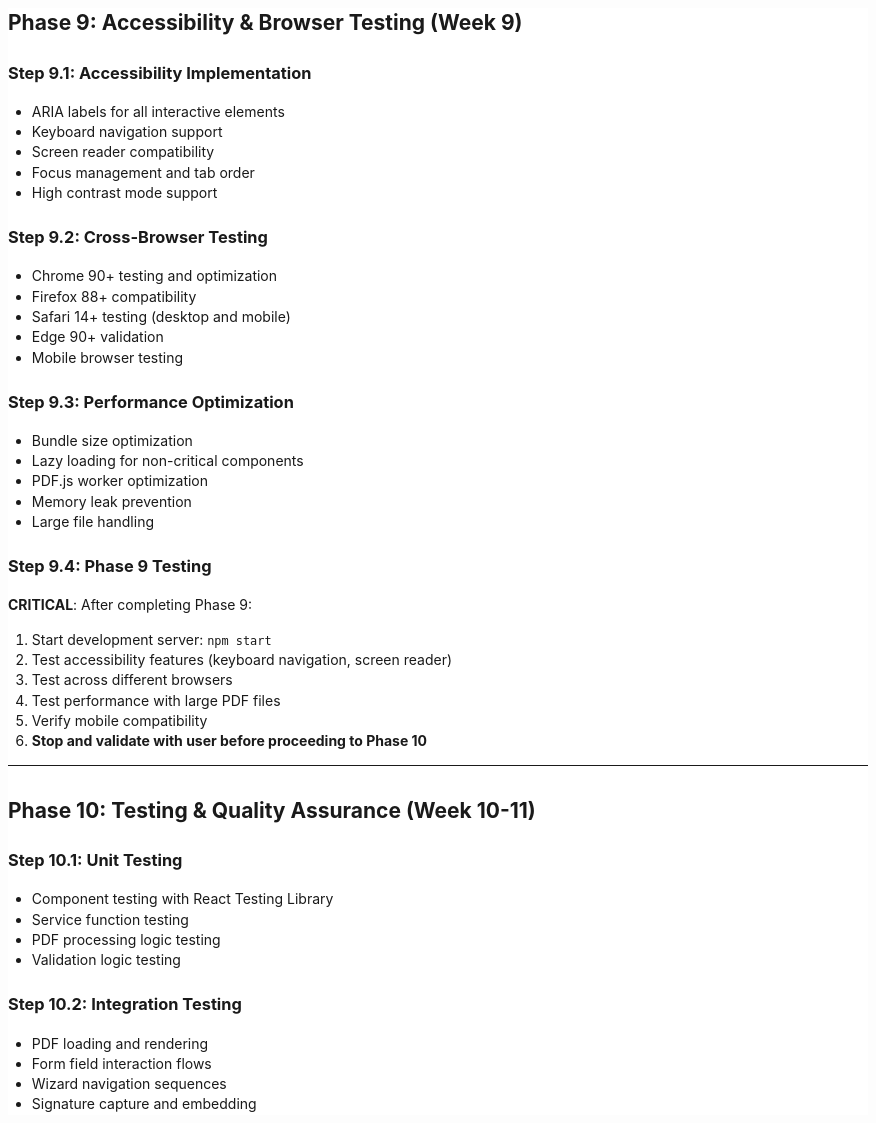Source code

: 
## Phase 9: Accessibility & Browser Testing (Week 9)

### Step 9.1: Accessibility Implementation
- ARIA labels for all interactive elements
- Keyboard navigation support
- Screen reader compatibility
- Focus management and tab order
- High contrast mode support

### Step 9.2: Cross-Browser Testing
- Chrome 90+ testing and optimization
- Firefox 88+ compatibility
- Safari 14+ testing (desktop and mobile)
- Edge 90+ validation
- Mobile browser testing

### Step 9.3: Performance Optimization
- Bundle size optimization
- Lazy loading for non-critical components
- PDF.js worker optimization
- Memory leak prevention
- Large file handling

### Step 9.4: Phase 9 Testing
**CRITICAL**: After completing Phase 9:
1. Start development server: `npm start`
2. Test accessibility features (keyboard navigation, screen reader)
3. Test across different browsers
4. Test performance with large PDF files
5. Verify mobile compatibility
6. **Stop and validate with user before proceeding to Phase 10**

---

## Phase 10: Testing & Quality Assurance (Week 10-11)

### Step 10.1: Unit Testing
- Component testing with React Testing Library
- Service function testing
- PDF processing logic testing
- Validation logic testing

### Step 10.2: Integration Testing
- PDF loading and rendering
- Form field interaction flows
- Wizard navigation sequences
- Signature capture and embedding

▶ [What the task asks]: Please write out exactly the line containing "4. Test performance with large PDF files" and every line after it through the end of the records, nothing more.

▶ [Solution for this exercise]:
4. Test performance with large PDF files
5. Verify mobile compatibility
6. **Stop and validate with user before proceeding to Phase 10**

---

## Phase 10: Testing & Quality Assurance (Week 10-11)

### Step 10.1: Unit Testing
- Component testing with React Testing Library
- Service function testing
- PDF processing logic testing
- Validation logic testing

### Step 10.2: Integration Testing
- PDF loading and rendering
- Form field interaction flows
- Wizard navigation sequences
- Signature capture and embedding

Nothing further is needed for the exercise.